If you have a brain tumor, it is important to get the most accurate diagnosis possible. This will help your doctor pinpoint the tumor to give you the most advanced treatment with the least impact on your body.
At MD Anderson, we have the most sophisticated equipment available to identify brain tumors and find out exactly how far they may have spread in the central nervous system.
Our specialized staff truly sets us apart. The Brain and Spine Center has renowned neuropathologists who focus solely on diagnosing brain and spine tumors.
These experts were instrumental in writing the World Health Organization book that defines every type of brain tumor and provides standard classifications for doctors worldwide. When called on to give a second opinion, they change diagnoses for up to 10% of patients first diagnosed at another hospital. Their expertise and experience can make a big difference in brain tumor treatment success.
Glioblastoma diagnostic tests
The process of diagnosing glioblastoma is essentially the same as testing for other brain tumors.

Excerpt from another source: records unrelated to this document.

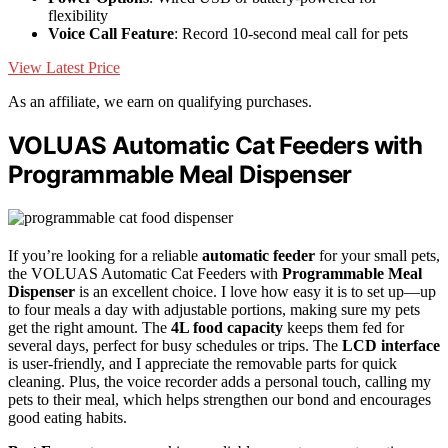
flexibility
Voice Call Feature
: Record 10-second meal call for pets
View Latest Price
As an affiliate, we earn on qualifying purchases.
VOLUAS Automatic Cat Feeders with
Programmable Meal Dispenser
If you’re looking for a reliable
automatic feeder
for your small pets,
the VOLUAS Automatic Cat Feeders with
Programmable Meal
Dispenser
is an excellent choice. I love how easy it is to set up—up
to four meals a day with adjustable portions, making sure my pets
get the right amount. The
4L food capacity
keeps them fed for
several days, perfect for busy schedules or trips. The
LCD interface
is user-friendly, and I appreciate the removable parts for quick
cleaning. Plus, the voice recorder adds a personal touch, calling my
pets to their meal, which helps strengthen our bond and encourages
good eating habits.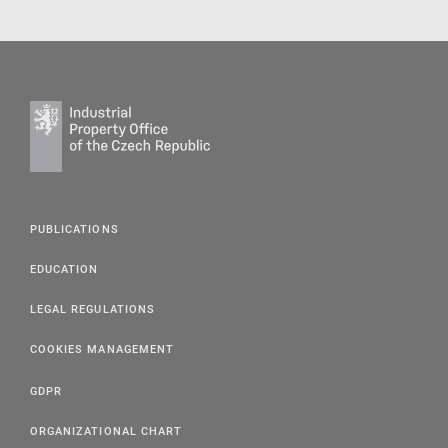
PUBLICATIONS
EDUCATION
LEGAL REGULATIONS
COOKIES MANAGEMENT
GDPR
ORGANIZATIONAL CHART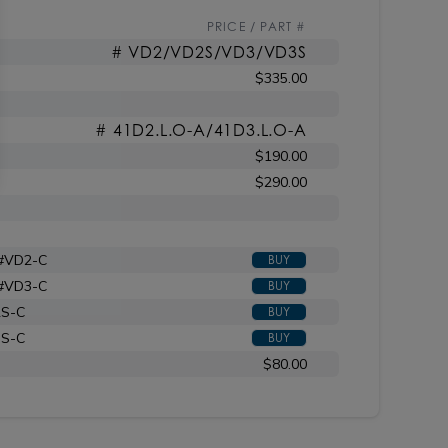
PRICE / PART #
# VD2/VD2S/VD3/VD3S
$335.00
# 41D2.L.O-A/41D3.L.O-A
$190.00
$290.00
 #VD2-C
BUY
 #VD3-C
BUY
2S-C
BUY
3S-C
BUY
$80.00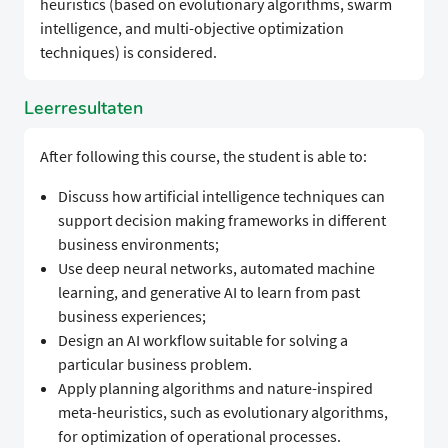
heuristics (based on evolutionary algorithms, swarm
intelligence, and multi-objective optimization
techniques) is considered.
Leerresultaten
After following this course, the student is able to:
Discuss how artificial intelligence techniques can
support decision making frameworks in different
business environments;
Use deep neural networks, automated machine
learning, and generative AI to learn from past
business experiences;
Design an AI workflow suitable for solving a
particular business problem.
Apply planning algorithms and nature-inspired
meta-heuristics, such as evolutionary algorithms,
for optimization of operational processes.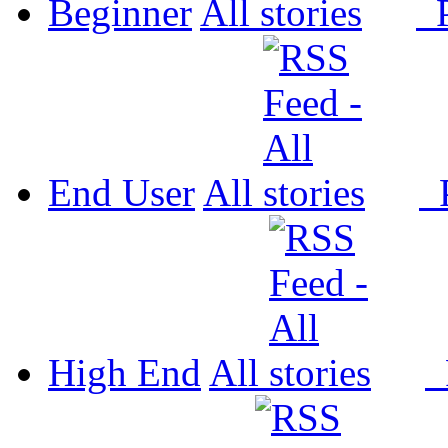
Beginner
All
P
End User
All
P
High End
All
P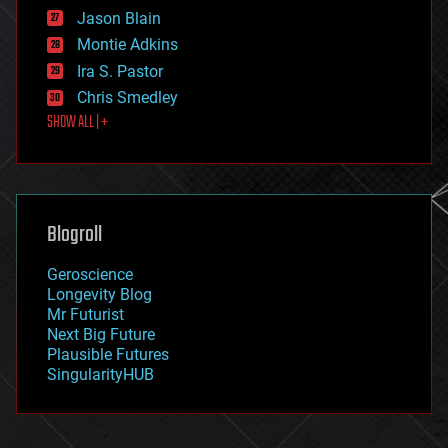
events
Jason Blain
evolution
existential risks
Montie Adkins
exoskeleton
Ira S. Pastor
finance
Chris Smedley
first contact
SHOW ALL | +
food
fun
futurism
general relativity
genetics
geoengineering
Blogroll
geography
geology
Geroscience
geopolitics
Longevity Blog
governance
Mr Futurist
government
Next Big Future
gravity
Plausible Futures
habitats
SingularityHUB
hacking
hardware
health
holograms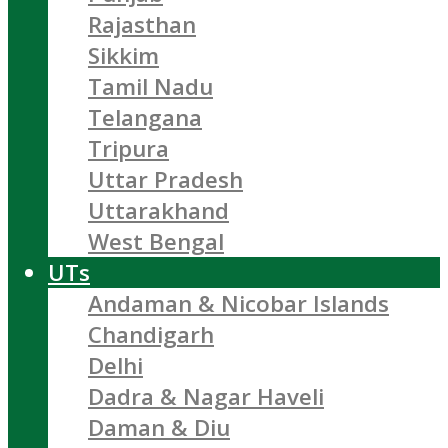
Rajasthan
Sikkim
Tamil Nadu
Telangana
Tripura
Uttar Pradesh
Uttarakhand
West Bengal
UTs
Andaman & Nicobar Islands
Chandigarh
Delhi
Dadra & Nagar Haveli
Daman & Diu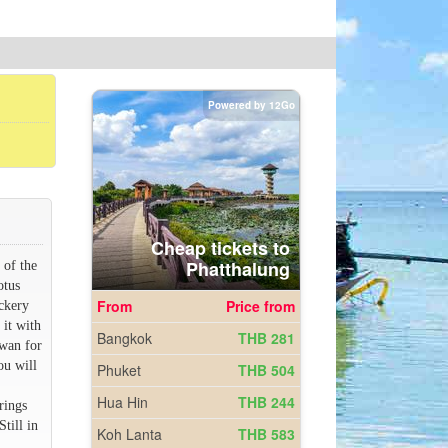
 of the
otus
ickery
 it with
awan for
ou will
rings
till in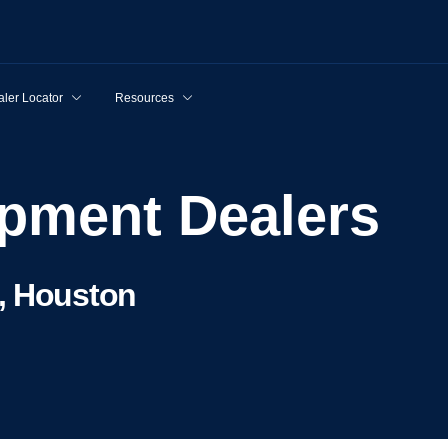
ler Locator
Resources
uipment Dealers
, Houston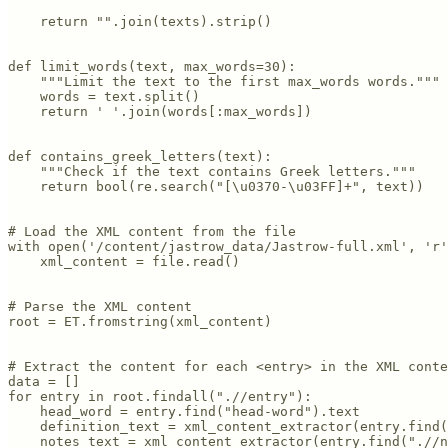
    return "".join(texts).strip()

def limit_words(text, max_words=30):

    """Limit the text to the first max_words words."""

    words = text.split()

    return ' '.join(words[:max_words])

def contains_greek_letters(text):

    """Check if the text contains Greek letters."""

    return bool(re.search("[\u0370-\u03FF]+", text))

# Load the XML content from the file

with open('/content/jastrow_data/Jastrow-full.xml', 'r'
    xml_content = file.read()

# Parse the XML content

root = ET.fromstring(xml_content)

# Extract the content for each <entry> in the XML conte
data = []

for entry in root.findall(".//entry"):

    head_word = entry.find("head-word").text

    definition_text = xml_content_extractor(entry.find(
    notes_text = xml_content_extractor(entry.find(".//n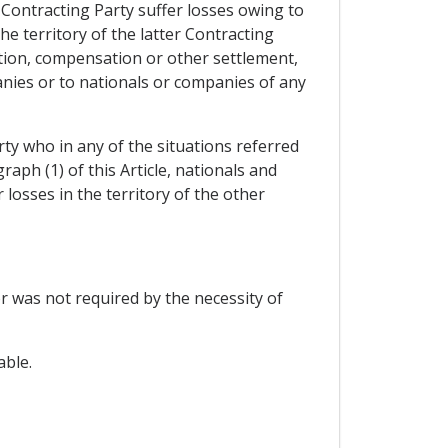
 Contracting Party suffer losses owing to
the territory of the latter Contracting
ation, compensation or other settlement,
anies or to nationals or companies of any
rty who in any of the situations referred
aph (1) of this Article, nationals and
losses in the territory of the other
or was not required by the necessity of
able.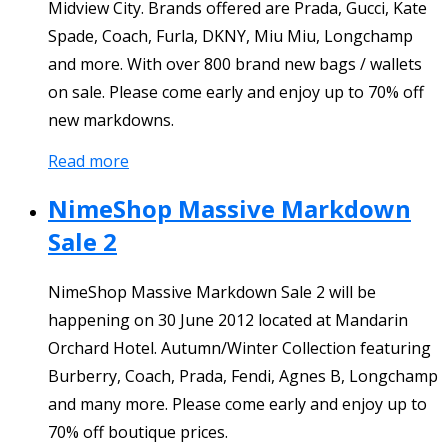
Midview City. Brands offered are Prada, Gucci, Kate
Spade, Coach, Furla, DKNY, Miu Miu, Longchamp
and more. With over 800 brand new bags / wallets
on sale. Please come early and enjoy up to 70% off
new markdowns.
Read more
NimeShop Massive Markdown
Sale 2
NimeShop Massive Markdown Sale 2 will be
happening on 30 June 2012 located at Mandarin
Orchard Hotel. Autumn/Winter Collection featuring
Burberry, Coach, Prada, Fendi, Agnes B, Longchamp
and many more. Please come early and enjoy up to
70% off boutique prices.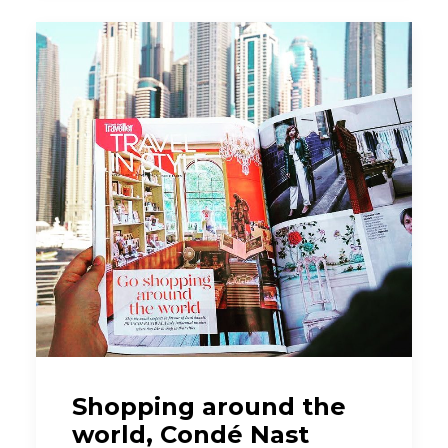
Shopping around the
world, Condé Nast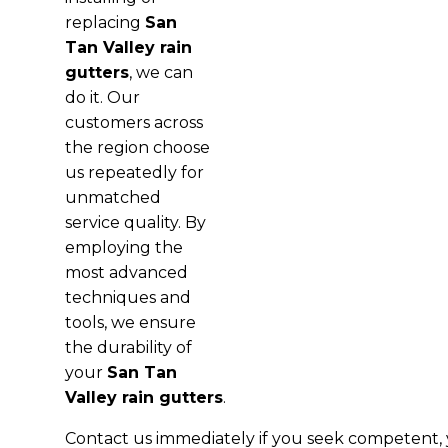
replacing
San
Tan Valley rain
gutters
, we can
do it. Our
customers across
the region choose
us repeatedly for
unmatched
service quality. By
employing the
most advanced
techniques and
tools, we ensure
the durability of
your
San Tan
Valley rain gutters
.
Contact us immediately if you seek competent, y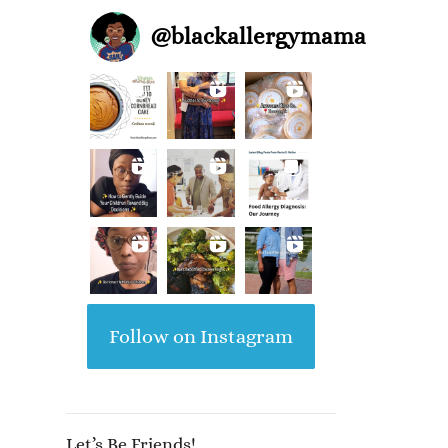
@
blackallergymama
Follow on Instagram
Let’s Be Friends!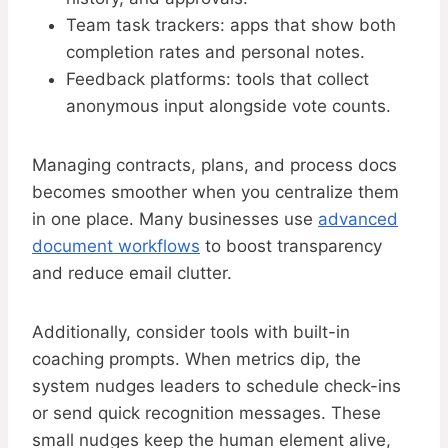
Team task trackers: apps that show both
completion rates and personal notes.
Feedback platforms: tools that collect
anonymous input alongside vote counts.
Managing contracts, plans, and process docs
becomes smoother when you centralize them
in one place. Many businesses use
advanced
document workflows
to boost transparency
and reduce email clutter.
Additionally, consider tools with built-in
coaching prompts. When metrics dip, the
system nudges leaders to schedule check-ins
or send quick recognition messages. These
small nudges keep the human element alive,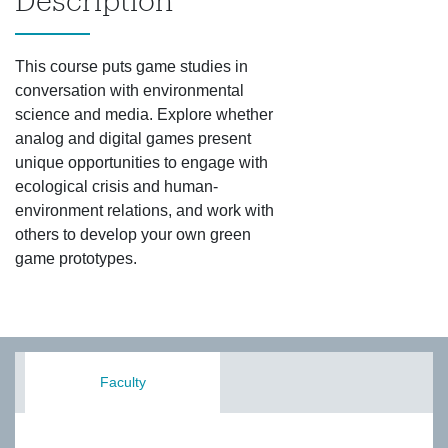
Description
This course puts game studies in
conversation with environmental
science and media. Explore whether
analog and digital games present
unique opportunities to engage with
ecological crisis and human-
environment relations, and work with
others to develop your own green
game prototypes.
Faculty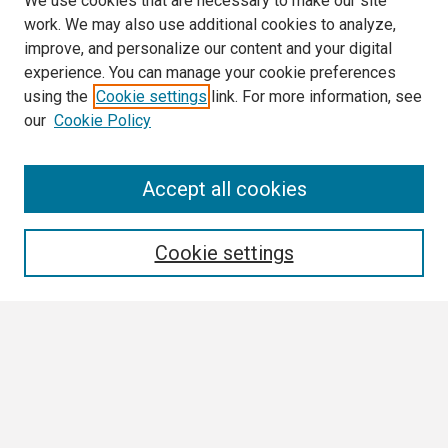
We use cookies that are necessary to make our site
work. We may also use additional cookies to analyze,
improve, and personalize our content and your digital
experience. You can manage your cookie preferences
using the
Cookie settings
link. For more information, see
our
Cookie Policy
Search
Accept all cookies
Enter search terms:
Cookie settings
Select context to search:
Advanced Search
Notify me via email or
RSS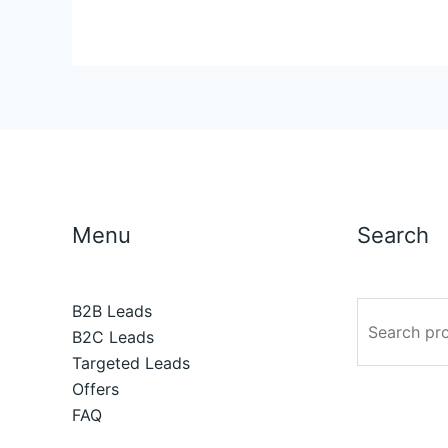
Menu
Search
B2B Leads
B2C Leads
Targeted Leads
Offers
FAQ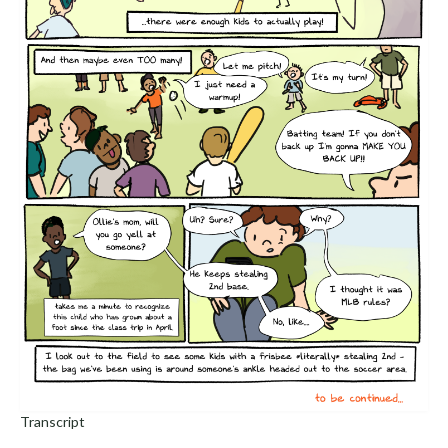
Transcript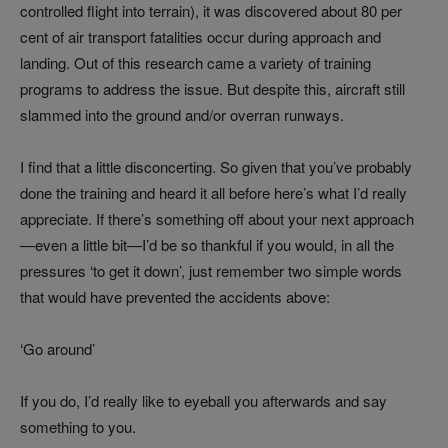
controlled flight into terrain), it was discovered about 80 per
cent of air transport fatalities occur during approach and
landing. Out of this research came a variety of training
programs to address the issue. But despite this, aircraft still
slammed into the ground and/or overran runways.
I find that a little disconcerting. So given that you’ve probably
done the training and heard it all before here’s what I’d really
appreciate. If there’s something off about your next approach
—even a little bit—I’d be so thankful if you would, in all the
pressures ‘to get it down’, just remember two simple words
that would have prevented the accidents above:
‘Go around’
If you do, I’d really like to eyeball you afterwards and say
something to you.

If you have symptoms that signal a brain tumor, your doctor will examine you and ask questions about your health, your lifestyle and your family’s medical history.
If the doctor decides further testing is needed, he or she will order an imaging exam. One or more of the following tests may be used to find out if you have a brain tumor. These tests also may be used to find out if treatment is working.
Imaging exams: Imaging exams let doctors see tumors in and around the brain. Glioblastoma imaging exams include:
- CT (computed tomography) scans
- MRI (magnetic resonance imaging)
- ABTI (advanced brain tumor imaging): This imaging technique provides doctors with highly detailed information on the tumor. It is used to evaluate new tumors, identify recurrence and guide treatment decisions.
Biopsy: While imaging tests may show an area where there could be a brain tumor, doctors need a tissue sample to definitively diagnose a primary brain tumor. Tissue samples are obtained by a biopsy. For glioblastoma, a tissue sample is usually retrieved during surgery to remove the tumor. A pathologist will then examine the cells to make a diagnosis. Since glioblastoma is a very complex disease, it is best to work with a pathologist with extensive experience in diagnosing brain cancers to get an accurate diagnosis from the very beginning.
Molecular testing: Some primary brain tumors, including glioblastoma, are defined by their key molecular features that are results of mutations in the tumor. These features can be used to diagnose a tumor, provide a more accurate prognosis and enhance the treatment plan. This is an area of ongoing study and more mutations will almost certainly emerge. Currently, the key molecular subtypes of glioblastoma include:
- IDH mutation: IDH is a gene that produces proteins that help repair damaged DNA. In general, patients whose tumor has an IDH mutation have a better prognosis than those who do not have the mutation (known as IDH wildtype). Doctors believe this is because the mutation limits the ability of IDH proteins to repair cancer cell DNA.
- MGMT promoter methylation: MGMT is an enzyme that can make cancer cells more resistant to therapy. When the DNA associated with producing this enzyme is mutated through a process called methylation, less MGMT is made. Glioblastoma with the MGMT promoter methylation mutation may respond better to treatment. Testing for the MGMT mutation is required for many brain tumor clinical trials.